I'm analyzing data where I want to count the number of occurrences that a row contains a particular combination of fields within a range that is specified by another field. I'm relatively new to R and have not been able to figure out sliding windows, which it seems like this is.
What I want in non-code is:
-The number of occurrences of "m4C" (column 1) on the positive strand (column 6) in the first 200 bp (column 2)
-Iterate the above with for the next 200 bp, or any window size I want to choose.
I'll also be modifying to look at the other types of modifications and both strands once I have the basic snippet down.
I've looked at rollapply from zoo, but don't know how to craft a function for this combination of conditions.

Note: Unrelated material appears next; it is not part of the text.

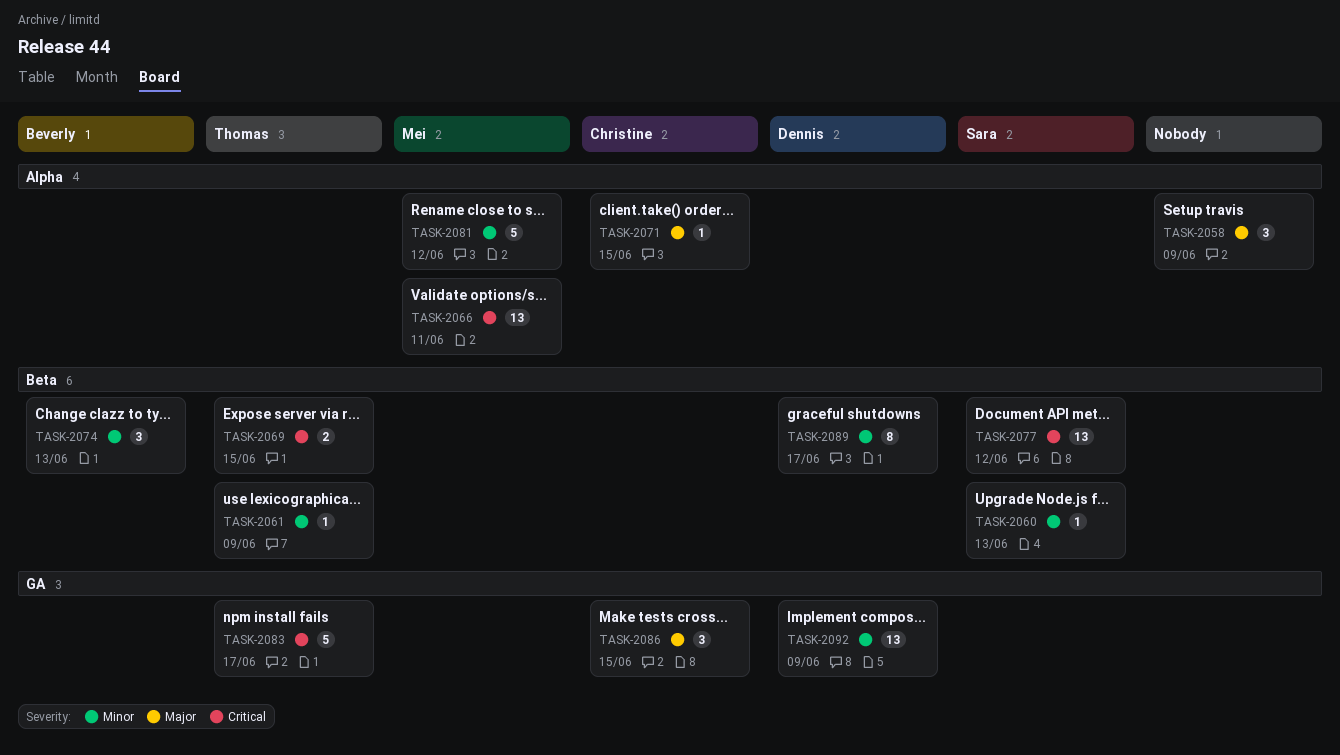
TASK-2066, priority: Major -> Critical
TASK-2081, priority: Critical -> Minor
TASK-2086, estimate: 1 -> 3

I've also seen this https://stats.stackexchange.com/questions/3051/mean-of-a-sliding-window-in-r
, but I don't know enough to move it beyond the simple function used there. I've figured out a way to do this in Excel using COUNTIFS
COUNTIFS($A:$A,"m4C",$F:$F,"+",$B:$B,">"&$S3,$B:$B,"<"&$T3)
where the calls to columns S and T specify the upper and lower ranges for the window, but I'd like to use R for, well, reasons.
Example data:
type start end seqid score strand
m6A 2 2 NC_002932.3 44 -
modified_base 20 20 NC_002932.3 41 -
m6A 57 57 NC_002932.3 451 -
modified_base 69 69 NC_002932.3 55 +
m6A 80 80 NC_002932.3 540 +
modified_base 93 93 NC_002932.3 55 +
m4C 139 139 NC_002932.3 37 +
m6A 196 196 NC_002932.3 422 +
m4C 200 200 NC_002932.3 40 +
m6A 204 204 NC_002932.3 571 -
m6A 210 210 NC_002932.3 477 -
m6A 255 255 NC_002932.3 500 -
modified_base 264 264 NC_002932.3 32 +
Desired output from the above:
0-200 1
200-400 1
Real files have tens of thousands of lines. Thanks in advance for any help. I have the data as tab separated files that I'd happily read into any form to get what I want, but have been playing with data.frame because that is what I know so far.